Through the Dean’s Discretionary Fund provided by donors, Dean Nordt is able to respond rapidly to educational needs within the College that are not met through existing budgets. As one example, money from the discretionary fund is used each year to allow top Baylor prehealth students to attend the National School of Tropical Medicine Summer Institute at Baylor College of Medicine in Houston. There, students are introduced to efforts to treat the diseases that affect the world’s poorest populations. Discretionary funds are also used by Dean Nordt to help cover various Arts & Sciences expenses that can’t be met through annual budget allotments. These include paying travel expenses for Baylor faculty and students to attend and present papers at important academic conferences, and to enable Baylor’s Model United Nations and Model Organization of American States student teams to travel to compete at international conferences.
“These funds are indispensable for the support I am able to provide to faculty and students, and I do so on a weekly basis,” Nordt said. “The impact of these funds includes more publications and granting for our faculty, and better job opportunities for our students.”
Support for research
Funds raised through the Give Light campaign will not only support these three areas and the major initiatives contained within Illuminate.

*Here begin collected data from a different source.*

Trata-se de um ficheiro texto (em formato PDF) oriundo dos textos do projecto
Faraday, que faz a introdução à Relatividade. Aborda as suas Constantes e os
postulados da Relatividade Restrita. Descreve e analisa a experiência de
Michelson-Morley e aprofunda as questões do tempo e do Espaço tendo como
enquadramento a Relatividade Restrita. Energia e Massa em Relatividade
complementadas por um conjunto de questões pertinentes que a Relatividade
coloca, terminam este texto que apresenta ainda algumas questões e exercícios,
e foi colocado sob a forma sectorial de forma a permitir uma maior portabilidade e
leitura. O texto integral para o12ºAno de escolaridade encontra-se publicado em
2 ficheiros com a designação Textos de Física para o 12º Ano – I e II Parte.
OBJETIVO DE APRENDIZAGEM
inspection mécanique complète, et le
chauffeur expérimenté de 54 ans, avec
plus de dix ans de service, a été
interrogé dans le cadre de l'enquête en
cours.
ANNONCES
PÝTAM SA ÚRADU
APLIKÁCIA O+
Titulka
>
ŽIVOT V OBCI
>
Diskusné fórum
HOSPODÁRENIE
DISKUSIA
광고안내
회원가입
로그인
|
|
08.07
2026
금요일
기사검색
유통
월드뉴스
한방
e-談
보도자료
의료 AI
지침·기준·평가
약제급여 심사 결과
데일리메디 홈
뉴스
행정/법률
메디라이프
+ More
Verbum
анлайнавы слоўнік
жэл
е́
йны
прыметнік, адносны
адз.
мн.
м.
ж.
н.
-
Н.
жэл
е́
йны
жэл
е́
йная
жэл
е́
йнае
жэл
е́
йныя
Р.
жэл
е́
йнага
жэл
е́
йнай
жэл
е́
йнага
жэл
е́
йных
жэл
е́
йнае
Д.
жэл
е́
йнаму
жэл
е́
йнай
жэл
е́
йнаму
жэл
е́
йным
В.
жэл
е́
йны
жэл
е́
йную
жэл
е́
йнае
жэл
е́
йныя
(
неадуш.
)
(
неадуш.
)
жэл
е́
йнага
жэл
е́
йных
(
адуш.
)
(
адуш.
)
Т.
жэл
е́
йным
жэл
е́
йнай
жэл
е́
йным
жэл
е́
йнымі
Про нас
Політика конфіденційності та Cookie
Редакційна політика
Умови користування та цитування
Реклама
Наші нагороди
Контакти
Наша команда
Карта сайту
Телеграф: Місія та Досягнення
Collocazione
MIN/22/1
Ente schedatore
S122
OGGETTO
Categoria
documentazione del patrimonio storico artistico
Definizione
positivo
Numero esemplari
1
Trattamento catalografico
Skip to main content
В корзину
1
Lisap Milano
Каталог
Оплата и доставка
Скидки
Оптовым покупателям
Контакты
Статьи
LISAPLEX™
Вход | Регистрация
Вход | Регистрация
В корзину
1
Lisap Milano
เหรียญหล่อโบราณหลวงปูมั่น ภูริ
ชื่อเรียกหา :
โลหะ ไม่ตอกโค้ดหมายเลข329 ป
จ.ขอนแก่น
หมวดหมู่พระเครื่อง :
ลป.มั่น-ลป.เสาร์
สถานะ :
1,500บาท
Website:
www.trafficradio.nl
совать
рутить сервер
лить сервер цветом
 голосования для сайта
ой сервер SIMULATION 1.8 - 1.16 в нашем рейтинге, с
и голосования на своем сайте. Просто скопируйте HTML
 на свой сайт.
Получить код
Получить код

At the same time, these same funds will allow Baylor to increase the amount and quality of research done by faculty and students, moving the University into the top tier of research institutions nationwide.
“One reason that the College of Arts & Sciences has such a large portion of the overall Give Light fundraising goal is because enhancing the science departments within Arts & Sciences will play a critical role in helping Baylor achieve its goal of becoming an R1 research institution — moving us up to the level of universities with the highest levels of research activity nationwide,” Nordt said. “This goal exists alongside all of the academic initiatives outlined in Illuminate.”
Needed capital improvements
Finally, as part of the Give Light campaign, Baylor Arts & Sciences has raised $17 million to fund a comprehensive renovation of the Tidwell Bible Building — the first significant renovation in the iconic building’s 66-year history. Thanks to a generous $15 million gift from the Sunderland Foundation of Overland Park, Kansas in April 2019, work is scheduled to begin in the summer of 2020, and when the building reopens in 2022, it will again house the departments of history and religion, as well as the new Sunderland Academic Center.
“Nearly every undergraduate student takes courses in Tidwell Bible Building. It is essential to have up-to-date spaces and technologies for learning in those courses that are central to the transformational education Baylor provides,” said Dr. William Bellinger, chair and professor of religion and The W. Marshall and Lulie Craig Chair in Bible. “The building needs considerable renovation to its infrastructure, and renewed classrooms and office space will support both teaching and research.”